'I still haven't grieved': Families want apology for loved ones exposed to COVID-19 in hospital who died
Bioethicist says health-care system administrators have obligation to review deaths in detail with families
Lloyd Hodgins was a jokester with a good heart.
Hodgins, 82, fractured his hip in October and received surgery at Boundary Trails Health Centre between Morden and Winkler, Man.
He tested negative for COVID-19 after being transferred to hospital in Portage la Prairie. Family expected he'd rehabilitate there and be back at his MacGregor care home cracking wise with friends and staff in no time.
Then he got COVID-19; he died Nov. 8. Hodgins and three other patients who had eaten together in the dining room of the locked Portage District General Hospital rehab unit tested positive, said his daughter Val Alderson.
Beyond being informed of that detail by hospital staff before he passed, Alderson says there was no followup. Family was left to wonder how this could happen, she said.
"You know what would be nice? An apology, a written apology to the family: 'I am so sorry that we didn't fulfil our obligation as a health-care provider to protect your loved one,'" said Alderson, who worked for years as a home care nurse before retiring recently.
A CBC News analysis suggests there have been more than seven dozen deaths linked to COVID-19 exposures amid outbreaks in hospital settings since the beginning of the pandemic.
Alderson's family is one of several struggling to grieve the loss of a loved one who entered a Manitoba hospital COVID-free only to be exposed to the virus there and die.
Bioethicist and former social worker Kerry Bowman has spent decades alongside patients and families navigating the hospital and critical care systems.
WATCH | Administrators have obligation to review hospital infection deaths with families, says bioethicist:
He said it's reasonable for families to want more details and an apology.
"When people come to hospitals it's obviously to get better, to heal and to move forward with their lives, and when the exact opposite of that happens because of the hospital experience, rather than the illness itself, you cannot blame families that find this psychologically profoundly difficult," said Bowman, a professor at the University of Toronto's Temerty Faculty of Medicine.
"Often what happens, though, is it gets shut down from a legal point of view: 'We didn't do anything wrong' or 'We don't want to discuss it anymore because it's too risky,' and then you hit a wall.
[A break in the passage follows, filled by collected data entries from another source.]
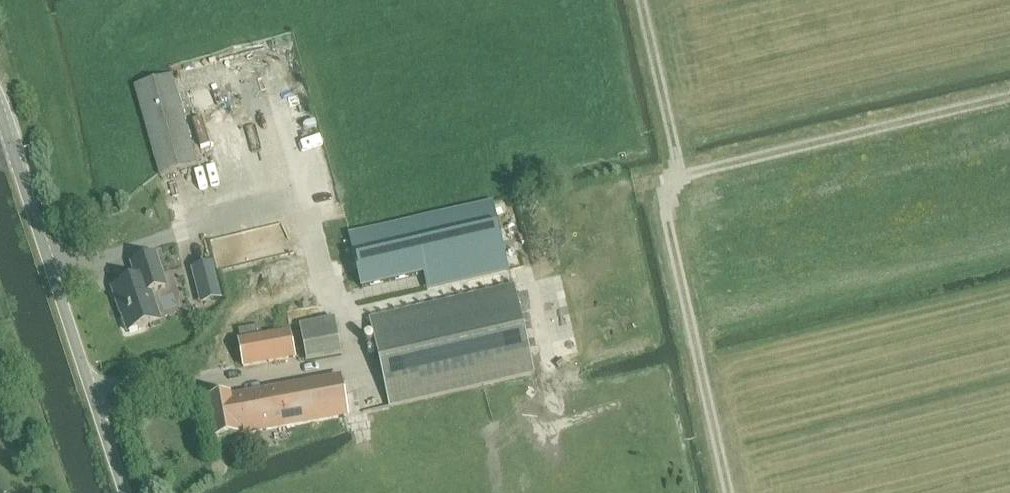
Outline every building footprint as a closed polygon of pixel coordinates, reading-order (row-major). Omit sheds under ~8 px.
[(159,177),(195,166),(170,79),(134,89),(159,177)] [(490,207),(351,239),(350,239),(362,290),(502,257),(490,207)] [(287,222),(213,240),(219,268),(293,250),(287,222)] [(136,282),(112,291),(127,335),(159,324),(149,295),(164,290),(154,259),(131,267),(136,282)] [(212,265),(192,270),(198,291),(217,286),(212,265)] [(389,408),(533,375),(513,288),(369,321),(389,408)] [(335,320),(300,326),(307,363),(342,357),(335,320)] [(294,361),(290,332),(262,337),(260,327),(239,330),(241,341),(237,341),(242,370),(294,361)] [(215,442),(287,429),(347,418),(341,381),(220,402),(218,392),(206,394),(215,442)]
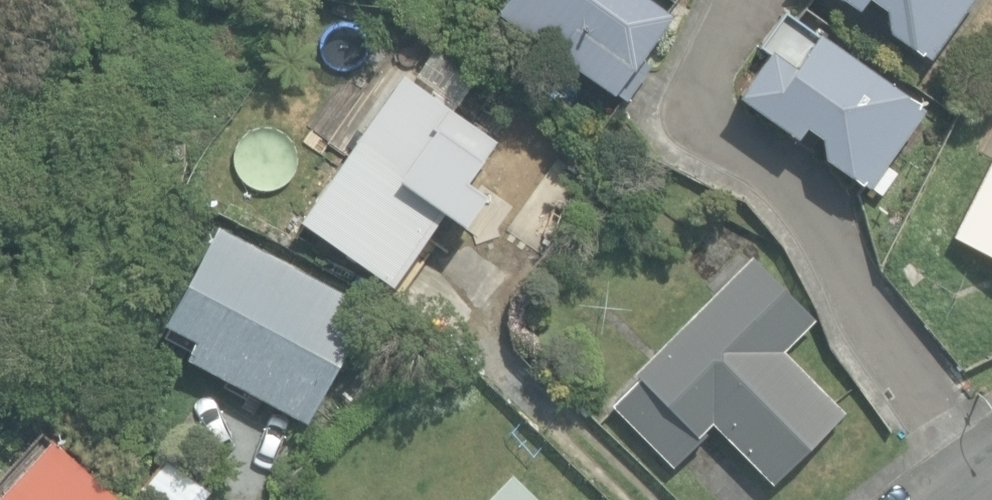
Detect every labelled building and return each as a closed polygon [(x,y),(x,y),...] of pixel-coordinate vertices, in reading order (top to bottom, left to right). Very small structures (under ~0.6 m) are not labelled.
[(622,99),(649,61),(642,57),(671,12),(653,0),(503,0),(496,11),(527,35),(553,32),(564,39),(555,53),(622,99)] [(855,9),(860,0),(843,0),(855,9)] [(928,60),(968,0),(869,0),(880,8),(885,32),(928,60)] [(823,157),(866,186),(922,104),(784,11),(738,95),(796,135),(801,124),(817,134),(823,157)] [(302,218),(388,280),(443,203),(466,220),(485,193),(461,176),(485,143),(399,82),(302,218)] [(953,234),(991,254),(991,157),(953,234)] [(185,356),(308,421),(372,302),(218,220),(164,321),(195,338),(185,356)] [(712,419),(772,481),(843,411),(782,348),(813,317),(752,255),(634,370),(641,377),(614,404),(673,464),(706,432),(703,428),(712,419)] [(50,434),(0,489),(0,499),(122,499),(50,434)] [(155,499),(199,499),(209,487),(165,453),(139,487),(155,499)] [(512,471),(484,499),(542,499),(512,471)]
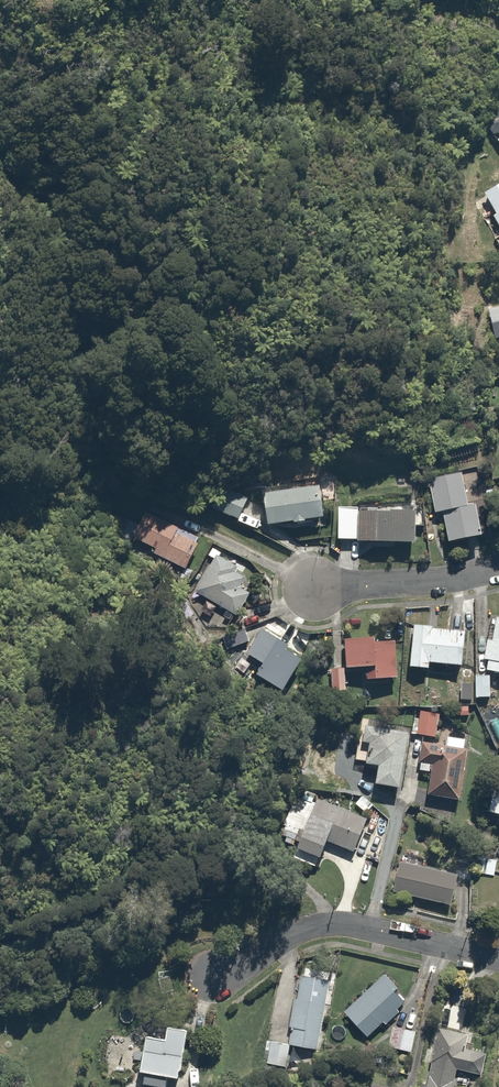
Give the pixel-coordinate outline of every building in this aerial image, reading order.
[(473,202),(483,220),(493,215),(498,226),(498,188),(473,202)] [(498,335),(498,298),(488,301),(496,336),(498,335)] [(462,473),(428,479),(434,513),(444,511),(450,542),(481,536),(475,502),(468,504),(462,473)] [(320,483),(263,491),(267,527),(325,519),(320,483)] [(225,485),(215,508),(239,519),(249,495),(225,485)] [(355,508),(337,509),(338,540),(356,539),(355,508)] [(417,510),(359,510),(359,543),(417,543),(417,510)] [(179,527),(148,511),(134,538),(154,548),(152,553),(181,568),(194,541),(176,532),(179,527)] [(127,548),(138,524),(124,518),(113,542),(127,548)] [(210,569),(197,594),(237,616),(251,590),(210,569)] [(496,617),(491,641),(487,640),(483,660),(490,661),(488,670),(498,672),(498,617),(496,617)] [(467,631),(415,626),(411,669),(431,671),(431,662),(464,665),(467,631)] [(267,665),(283,642),(264,630),(248,653),(267,665)] [(376,637),(344,639),(346,669),(366,667),(367,680),(400,678),(398,641),(376,642),(376,637)] [(283,642),(267,665),(260,676),(280,690),(300,661),(288,652),(291,648),(283,642)] [(343,668),(332,669),(335,698),(345,697),(343,668)] [(490,674),(474,675),(475,697),(491,697),(490,674)] [(468,704),(456,704),(456,718),(469,718),(468,704)] [(418,714),(415,733),(437,737),(440,717),(418,714)] [(403,787),(409,733),(362,727),(358,761),(380,764),(377,784),(403,787)] [(460,800),(467,742),(447,739),(446,747),(422,744),(418,771),(430,773),(427,795),(460,800)] [(498,776),(490,812),(498,814),(498,776)] [(297,843),(318,796),(301,788),(280,836),(297,843)] [(364,794),(354,803),(366,815),(376,806),(364,794)] [(366,818),(319,799),(298,849),(322,859),(329,842),(352,851),(366,818)] [(480,847),(476,871),(495,875),(498,856),(498,851),(480,847)] [(458,876),(401,863),(394,891),(451,905),(458,876)] [(331,978),(302,972),(288,1044),(317,1050),(331,978)] [(408,1000),(384,973),(343,1011),(367,1037),(408,1000)] [(145,1074),(143,1085),(153,1086),(167,1086),(169,1079),(181,1081),(191,1030),(170,1026),(167,1041),(149,1037),(142,1073),(145,1074)] [(416,1033),(392,1027),(387,1048),(411,1054),(416,1033)] [(439,1028),(428,1086),(453,1086),(456,1072),(481,1077),(486,1055),(463,1050),(467,1033),(439,1028)] [(284,1066),(288,1044),(270,1040),(266,1063),(284,1066)]
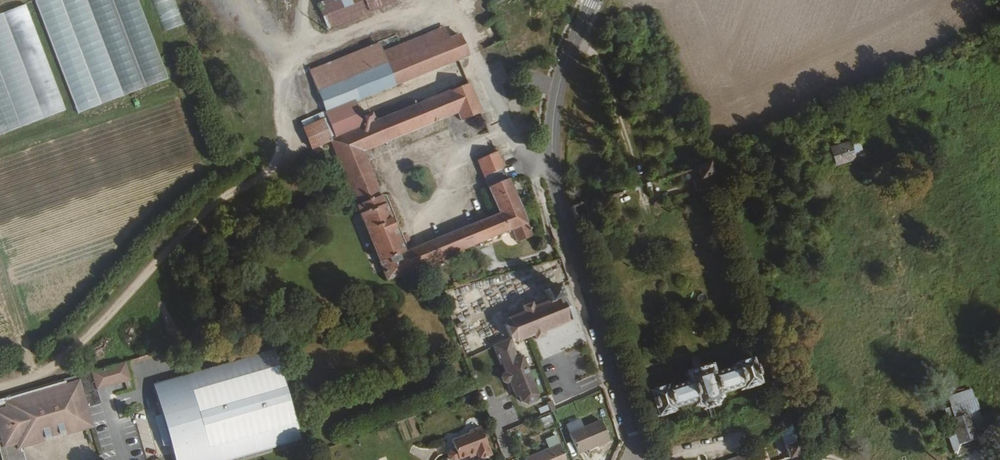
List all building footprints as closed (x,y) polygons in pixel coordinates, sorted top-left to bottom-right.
[(167,81),(140,0),(39,0),(76,111),(167,81)] [(161,31),(181,25),(173,0),(151,0),(161,31)] [(317,7),(326,28),(400,0),(335,0),(317,7)] [(64,111),(28,4),(0,13),(0,133),(64,111)] [(305,72),(313,94),(322,115),(331,137),(345,133),(342,123),(337,109),(386,89),(378,69),(446,43),(441,30),(373,56),(370,47),(305,72)] [(446,43),(455,64),(464,60),(455,39),(446,43)] [(386,89),(455,64),(446,43),(378,69),(386,89)] [(420,270),(438,262),(475,247),(484,244),(512,232),(517,245),(532,239),(508,181),(503,171),(496,155),(476,164),(483,180),(499,217),(467,230),(430,245),(415,251),(404,255),(380,199),(361,154),(455,116),(459,125),(480,117),(465,85),(463,80),(448,86),(450,91),(362,126),(359,116),(342,123),(345,133),(331,137),(326,139),(356,209),(387,283),(415,272),(419,270),(420,270)] [(848,142),(829,148),(835,164),(854,158),(848,142)] [(715,189),(708,166),(707,165),(695,169),(696,170),(703,193),(715,189)] [(586,218),(582,206),(570,210),(574,222),(586,218)] [(490,257),(484,244),(475,247),(438,262),(420,270),(422,273),(449,262),(449,260),(460,256),(464,267),(490,257)] [(565,293),(567,291),(564,291),(562,291),(559,290),(557,288),(544,293),(545,296),(540,298),(543,308),(535,311),(533,307),(523,311),(525,317),(518,319),(517,316),(515,317),(516,319),(509,321),(508,319),(507,320),(508,326),(504,328),(508,341),(512,340),(516,343),(516,344),(518,343),(518,342),(524,340),(525,341),(526,340),(526,339),(533,336),(535,341),(544,338),(542,333),(559,327),(560,328),(561,327),(561,326),(569,323),(571,322),(564,301),(564,299),(564,297),(564,295),(565,293)] [(432,298),(427,299),(431,311),(446,307),(442,295),(432,298)] [(397,307),(392,296),(386,299),(388,310),(397,307)] [(516,360),(508,341),(504,342),(497,347),(498,348),(497,348),(492,350),(497,365),(504,362),(509,375),(501,377),(500,380),(502,385),(505,386),(513,383),(522,404),(527,406),(536,402),(538,397),(521,358),(516,360)] [(213,347),(216,357),(233,352),(229,343),(213,347)] [(154,386),(163,417),(159,418),(168,448),(172,447),(176,459),(241,459),(302,442),(272,351),(154,386)] [(709,365),(684,373),(688,384),(667,391),(666,388),(647,394),(655,420),(674,414),(673,412),(694,405),(695,409),(698,408),(698,409),(698,410),(699,410),(700,411),(701,411),(702,411),(703,411),(704,413),(707,412),(709,418),(714,417),(712,410),(716,409),(715,407),(716,407),(717,406),(717,405),(718,405),(718,404),(718,403),(718,402),(720,401),(719,398),(740,391),(741,394),(760,388),(751,362),(733,367),(734,370),(713,377),(709,365)] [(121,365),(89,374),(93,386),(113,380),(113,383),(114,382),(126,379),(121,365)] [(0,400),(0,441),(1,443),(0,443),(0,459),(22,459),(19,448),(77,431),(76,427),(85,424),(81,410),(98,405),(93,389),(93,386),(89,374),(88,375),(0,400)] [(113,380),(93,386),(93,389),(113,383),(113,380)] [(548,405),(552,414),(556,413),(553,404),(548,405)] [(540,418),(543,427),(554,423),(551,414),(540,418)] [(404,422),(411,437),(419,433),(411,418),(404,422)] [(582,418),(567,423),(570,431),(585,425),(582,418)] [(600,425),(569,438),(577,458),(608,445),(600,425)] [(961,429),(964,440),(952,443),(957,459),(982,459),(992,457),(989,445),(981,447),(975,425),(961,429)] [(478,456),(479,459),(483,459),(492,457),(481,430),(469,435),(470,436),(452,443),(455,452),(450,454),(448,458),(449,459),(462,459),(469,457),(477,454),(478,456)] [(802,458),(798,446),(793,447),(786,449),(789,459),(794,459),(802,458)] [(528,459),(566,459),(560,447),(528,459)]
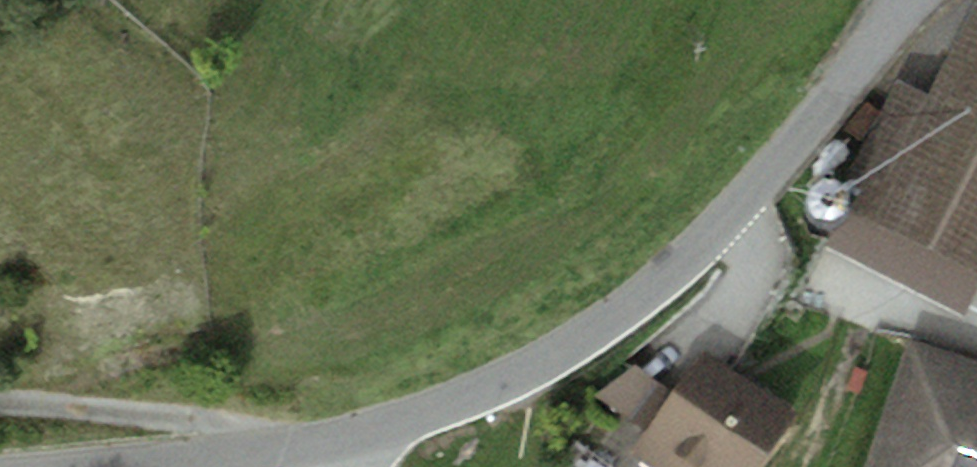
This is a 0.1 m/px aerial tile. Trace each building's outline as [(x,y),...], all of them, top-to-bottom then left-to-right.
[(906,84),(844,205),(976,274),(976,0),(974,0),(926,94),(906,84)] [(814,217),(825,219),(835,215),(842,207),(844,196),(840,185),(832,178),(820,176),(810,180),(802,189),(801,200),(805,211),(814,217)] [(844,205),(825,241),(963,312),(976,285),(976,274),(844,205)] [(910,337),(866,466),(976,466),(976,360),(910,337)] [(704,347),(674,389),(644,431),(629,451),(652,466),(757,466),(796,412),(704,347)] [(594,394),(644,431),(674,389),(635,363),(594,394)]
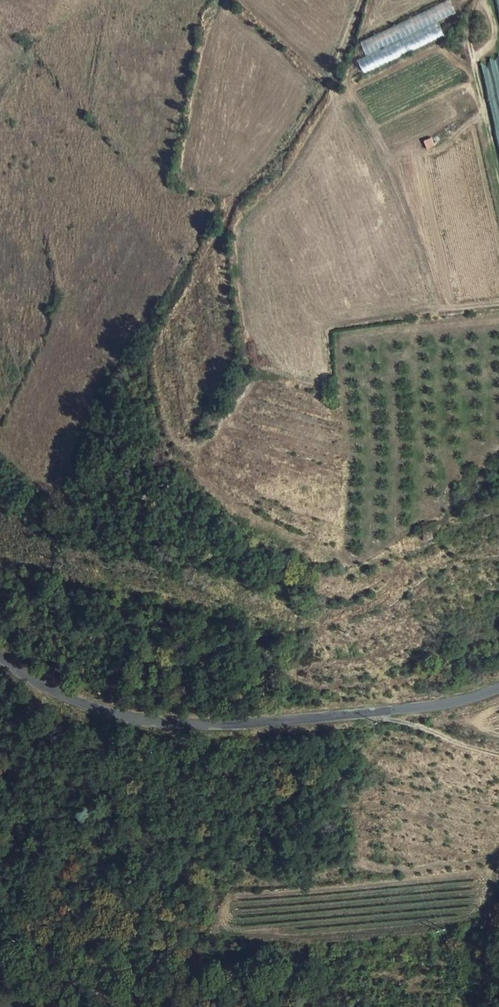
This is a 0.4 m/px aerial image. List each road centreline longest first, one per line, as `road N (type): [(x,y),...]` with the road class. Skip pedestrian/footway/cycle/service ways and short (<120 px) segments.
road 1 (track): [(361,0),(337,71),(301,127),(224,212),(139,367),(159,451),(179,472)]
road 2 (tertiary): [(498,689),(423,710),(206,728),(91,709),(0,655)]
road 3 (track): [(475,0),(464,40),(482,113),(431,152),(385,155),(350,85),(375,0)]
road 4 (track): [(141,1006),(0,916)]

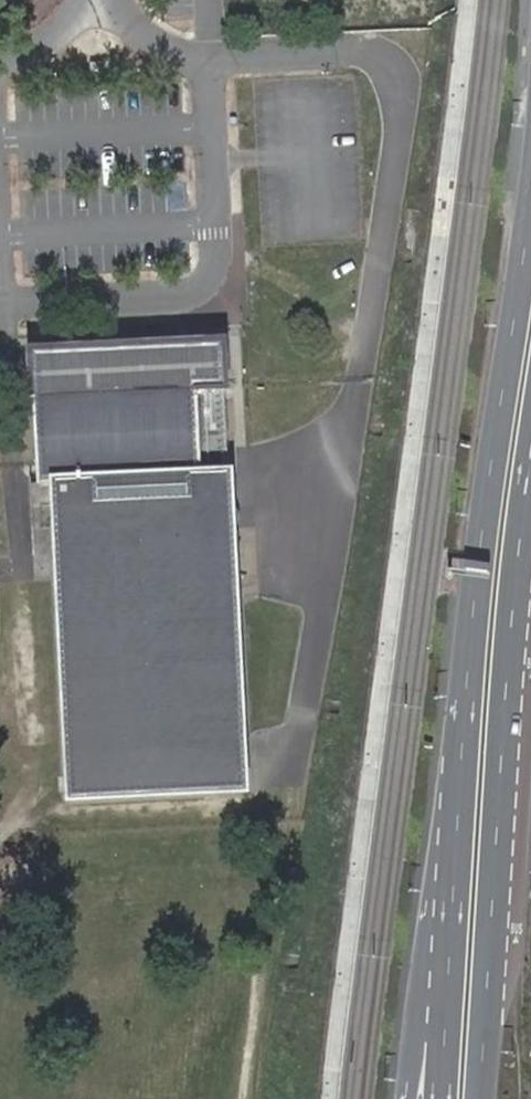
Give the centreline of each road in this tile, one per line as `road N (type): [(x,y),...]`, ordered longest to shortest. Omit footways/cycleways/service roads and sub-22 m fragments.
road 1 (primary): [(530,212),(476,599),(455,830)]
road 2 (primary): [(482,1098),(530,522)]
road 3 (residential): [(110,0),(204,62),(216,268),(197,292),(176,296),(0,307)]
road 4 (tertiary): [(455,830),(405,1098)]
road 5 (primary): [(455,830),(441,1098)]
And it's very hard for patients to move forward."
'I still haven't grieved'
That inability to move forward is familiar to a health-care worker whose mother died of a hospital-borne COVID-19 infection in 2020.
"We just never thought she wasn't coming home," she said. "I haven't processed yet. I still haven't grieved properly."
CBC News is withholding her name and other details due to concerns speaking out could impact her job.
Her mother tested negative for COVID-19 when hospitalized in Winnipeg late last year. Things weren't looking great, but her mother's condition started to improve after surgery.
"You can always tell when somebody is doing better. We were FaceTiming here and there somewhat … [my mother] was starting to get bored."
Not long after, an outbreak was declared. Her mother tested positive for COVID-19 and died.
There were no visitors allowed inside the hospital at the time, which suggests she got the illness from a staff person or fellow patient, her daughter said.
But the hospital never confirmed that nor provided other details of how her mother was exposed.
"We put our trust in that system," she said. "I regret not pulling [my mother] out; we could have easily taken care of [her] at home … In my mother's hour of need, we could do nothing."
That erosion of trust underscores why hospital leadership should be deliberate and upfront with families about what they know and don't, said Bowman.
They should also show some sign they recognize what happened was the "antithesis" of what people expect of hospital care, said Bowman.
"Lawyers get very nervous with apologies in case it's associated with culpability, but I would argue the families do have a right to know," he said.
'How could this happen?'
Kevin Kaplan doesn't blame hospital staff for what happened to his father earlier this year. He doesn't hold a grudge.
"You could 'What if?' this to death," he said.
But his family was still left with unanswered questions after his father, Dave Kaplan, died during an outbreak at Winnipeg's St. Boniface Hospital earlier this year.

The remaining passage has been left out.